La Constitution vaudoise de 2003 a prévu (art. 171) que l’Etat puisse reconnaître comme institutions d’intérêt public des communautés religieuses qui en font la demande, en « tenant compte de la durée de leur établissement et de leur rôle dans le Canton ».
Cet article a donné lieu à une Loi sur la reconnaissance des communautés religieuses (2007), qui à son tour a fait l’objet d’un Règlement d’application, élaboré par le Conseil d’Etat (2014).
Dans ce règlement, le Conseil d’Etat a introduit une notion qui ne figurait ni dans la Loi, et encore moins dans la Constitution : celle de « fédération d’associations ». Et le ver était dans le fruit.
Des « fédérations d’associations » plutôt que des communautés religieuses
Une communauté religieuse se caractérise par une foi commune, par une tradition commune, par des règles communes. Une communauté religieuse se réunit autour de responsables religieux bien visibles, qui font autorité et qui en ont la légitimité.

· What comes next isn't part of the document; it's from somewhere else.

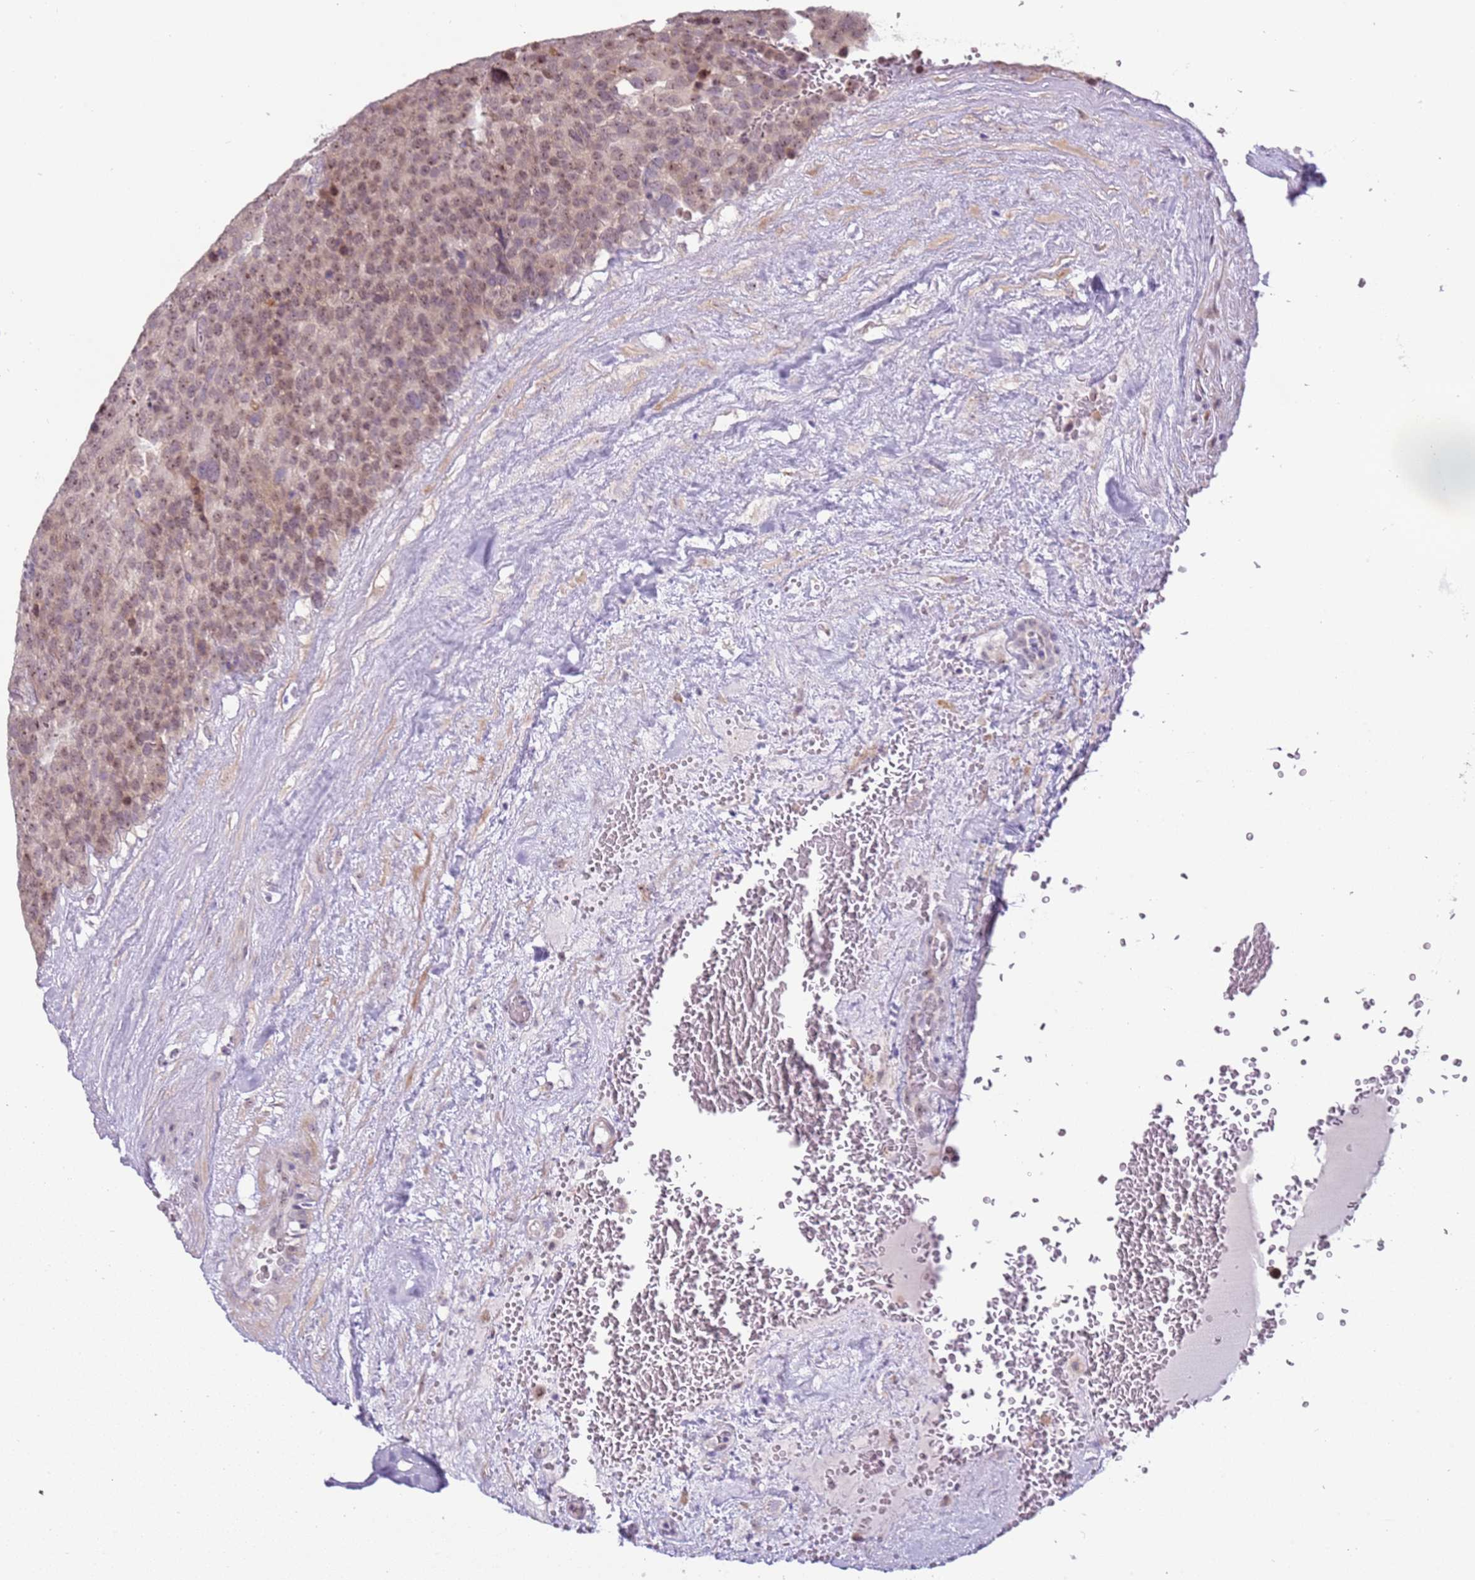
{"staining": {"intensity": "moderate", "quantity": ">75%", "location": "nuclear"}, "tissue": "testis cancer", "cell_type": "Tumor cells", "image_type": "cancer", "snomed": [{"axis": "morphology", "description": "Seminoma, NOS"}, {"axis": "topography", "description": "Testis"}], "caption": "Seminoma (testis) tissue shows moderate nuclear staining in about >75% of tumor cells The staining was performed using DAB to visualize the protein expression in brown, while the nuclei were stained in blue with hematoxylin (Magnification: 20x).", "gene": "UCMA", "patient": {"sex": "male", "age": 71}}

C’est beaucoup plus qu’une simple « association », et plus encore qu’une « fédération d’associations ».
Avec la notion de « fédération d’associations », le Conseil d’Etat a ouvert la porte aux revendications de microcommunautés, trop petites pour prétendre seules à la reconnaissance. Les premières à s’être introduites dans la brèche sont les Eglises anglicane et catholique chrétienne, qui se sont réunies pour l’occasion en une Fédération des Eglises « signataires de l’accord de Bonn de 1931 ». Deux communautés certes unies dans leur refus du vaticanisme. Mais l’une parle anglais, réunit essentiellement des expatriés et reconnaît la Reine Elisabeth comme gouverneur suprême ; l’autre réunit des Suisses de vieille souche catholique, mais séparés de l’Eglise de Rome depuis Vatican I. On peine en outre à définir le « rôle » que ces petites communautés jouent dans le Canton.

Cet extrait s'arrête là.